Responding to the Bank of England announcement on interest rate rises, Grahame Smith, Scottish Trades Union Congress (STUC) General Secretary said:
“We are disappointed at today’s decision.
“Persistently low productivity, growth and the self-inflicted impact of Brexit and its effect on Sterling are major factors with which our economy must contend. The inescapable conclusion is that today’s interest rate rise, coming at a time when growth is so slow, is a product of failed economic and fiscal policy since 2010. Rock bottom interest rates have failed to properly spark economic growth because the Government did too little to boost demand. The fall in unemployment has been accompanied by low productivity because so many of the new jobs are low skill, low paid and insecure. Quantitative easing benefitted the rich but, for the majority, the effect was rising house prices, sluggish real wages and widening inequality.
“Rising inflation is having a major impact on workers, particularly those in public services, who have endured a seven year pay cap.

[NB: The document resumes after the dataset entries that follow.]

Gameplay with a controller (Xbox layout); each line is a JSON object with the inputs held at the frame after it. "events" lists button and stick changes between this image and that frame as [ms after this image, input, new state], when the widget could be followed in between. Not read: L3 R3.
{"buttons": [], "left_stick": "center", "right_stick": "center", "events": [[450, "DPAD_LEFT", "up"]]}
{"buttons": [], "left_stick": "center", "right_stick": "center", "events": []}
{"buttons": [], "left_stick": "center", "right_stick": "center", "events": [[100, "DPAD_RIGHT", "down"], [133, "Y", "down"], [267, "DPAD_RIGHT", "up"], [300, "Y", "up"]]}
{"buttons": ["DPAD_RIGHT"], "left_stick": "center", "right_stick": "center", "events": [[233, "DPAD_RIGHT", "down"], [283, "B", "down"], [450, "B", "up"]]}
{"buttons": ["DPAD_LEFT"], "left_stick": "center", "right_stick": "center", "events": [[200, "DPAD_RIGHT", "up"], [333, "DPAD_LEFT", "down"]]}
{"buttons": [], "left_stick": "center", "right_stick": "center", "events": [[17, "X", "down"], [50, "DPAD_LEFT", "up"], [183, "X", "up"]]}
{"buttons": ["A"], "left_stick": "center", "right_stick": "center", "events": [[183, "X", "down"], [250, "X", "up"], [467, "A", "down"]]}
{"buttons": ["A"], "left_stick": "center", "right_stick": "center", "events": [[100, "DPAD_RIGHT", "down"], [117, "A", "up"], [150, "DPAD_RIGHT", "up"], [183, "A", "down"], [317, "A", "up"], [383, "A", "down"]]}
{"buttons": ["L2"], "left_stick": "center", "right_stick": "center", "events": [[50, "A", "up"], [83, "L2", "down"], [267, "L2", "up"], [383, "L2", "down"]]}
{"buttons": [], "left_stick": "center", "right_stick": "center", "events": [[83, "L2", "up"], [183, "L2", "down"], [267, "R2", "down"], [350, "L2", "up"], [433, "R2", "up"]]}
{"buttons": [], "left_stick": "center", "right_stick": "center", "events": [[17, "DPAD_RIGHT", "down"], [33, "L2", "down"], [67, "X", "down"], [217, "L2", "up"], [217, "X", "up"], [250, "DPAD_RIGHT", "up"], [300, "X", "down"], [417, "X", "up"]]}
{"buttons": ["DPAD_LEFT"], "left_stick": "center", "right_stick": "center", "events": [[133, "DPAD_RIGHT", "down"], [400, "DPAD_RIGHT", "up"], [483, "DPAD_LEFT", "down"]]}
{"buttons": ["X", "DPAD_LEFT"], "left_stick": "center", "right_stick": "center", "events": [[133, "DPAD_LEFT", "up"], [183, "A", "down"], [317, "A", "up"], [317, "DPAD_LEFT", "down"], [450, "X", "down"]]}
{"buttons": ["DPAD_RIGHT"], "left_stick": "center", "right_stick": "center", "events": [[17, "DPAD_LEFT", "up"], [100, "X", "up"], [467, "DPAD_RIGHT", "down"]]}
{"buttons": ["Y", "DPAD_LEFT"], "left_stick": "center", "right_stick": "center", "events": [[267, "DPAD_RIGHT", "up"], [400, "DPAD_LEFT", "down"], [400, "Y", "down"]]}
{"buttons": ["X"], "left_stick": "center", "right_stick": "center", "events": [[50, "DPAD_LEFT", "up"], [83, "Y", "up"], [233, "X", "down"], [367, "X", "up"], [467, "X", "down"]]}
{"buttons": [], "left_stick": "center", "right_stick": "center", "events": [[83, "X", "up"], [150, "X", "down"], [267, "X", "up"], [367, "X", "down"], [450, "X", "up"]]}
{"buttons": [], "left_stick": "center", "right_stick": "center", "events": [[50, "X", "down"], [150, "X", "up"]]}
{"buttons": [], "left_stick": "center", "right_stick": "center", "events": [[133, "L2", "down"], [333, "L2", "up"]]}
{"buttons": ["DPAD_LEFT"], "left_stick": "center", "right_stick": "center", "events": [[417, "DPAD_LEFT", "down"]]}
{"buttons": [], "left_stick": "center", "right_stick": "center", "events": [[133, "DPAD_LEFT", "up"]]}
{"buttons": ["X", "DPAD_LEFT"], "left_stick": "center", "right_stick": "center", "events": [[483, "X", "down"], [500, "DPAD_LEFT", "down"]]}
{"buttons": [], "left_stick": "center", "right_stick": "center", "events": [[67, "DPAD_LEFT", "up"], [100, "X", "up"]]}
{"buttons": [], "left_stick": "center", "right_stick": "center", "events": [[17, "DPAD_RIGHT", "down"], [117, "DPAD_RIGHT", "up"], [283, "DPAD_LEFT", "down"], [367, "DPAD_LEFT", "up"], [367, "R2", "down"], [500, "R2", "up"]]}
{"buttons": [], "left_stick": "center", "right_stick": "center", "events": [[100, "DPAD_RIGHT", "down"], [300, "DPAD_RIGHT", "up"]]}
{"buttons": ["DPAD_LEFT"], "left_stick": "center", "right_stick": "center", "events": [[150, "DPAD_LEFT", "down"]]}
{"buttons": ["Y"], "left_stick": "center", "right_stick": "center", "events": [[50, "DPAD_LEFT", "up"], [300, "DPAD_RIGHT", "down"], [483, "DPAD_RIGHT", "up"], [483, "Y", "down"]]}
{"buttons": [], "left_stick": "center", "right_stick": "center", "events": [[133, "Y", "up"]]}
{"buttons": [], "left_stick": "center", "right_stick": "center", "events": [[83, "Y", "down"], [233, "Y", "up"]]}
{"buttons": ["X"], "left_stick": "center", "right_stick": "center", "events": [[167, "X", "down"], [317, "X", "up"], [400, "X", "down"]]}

However, dampening the economy will do nothing to encourage investment led growth. We fear that today’s rise will damage an already fragile economy reeling from the failure of UK Government austerity policies, the suppression of living standards, the dangerously high levels of household debt and the lack of a coherent and meaningful industrial strategy focused on improving productivity.
“It is now even more important that in his budget on 22nd November, the Chancellor commits to increasing government revenue and capital investment in wages and infrastructure.”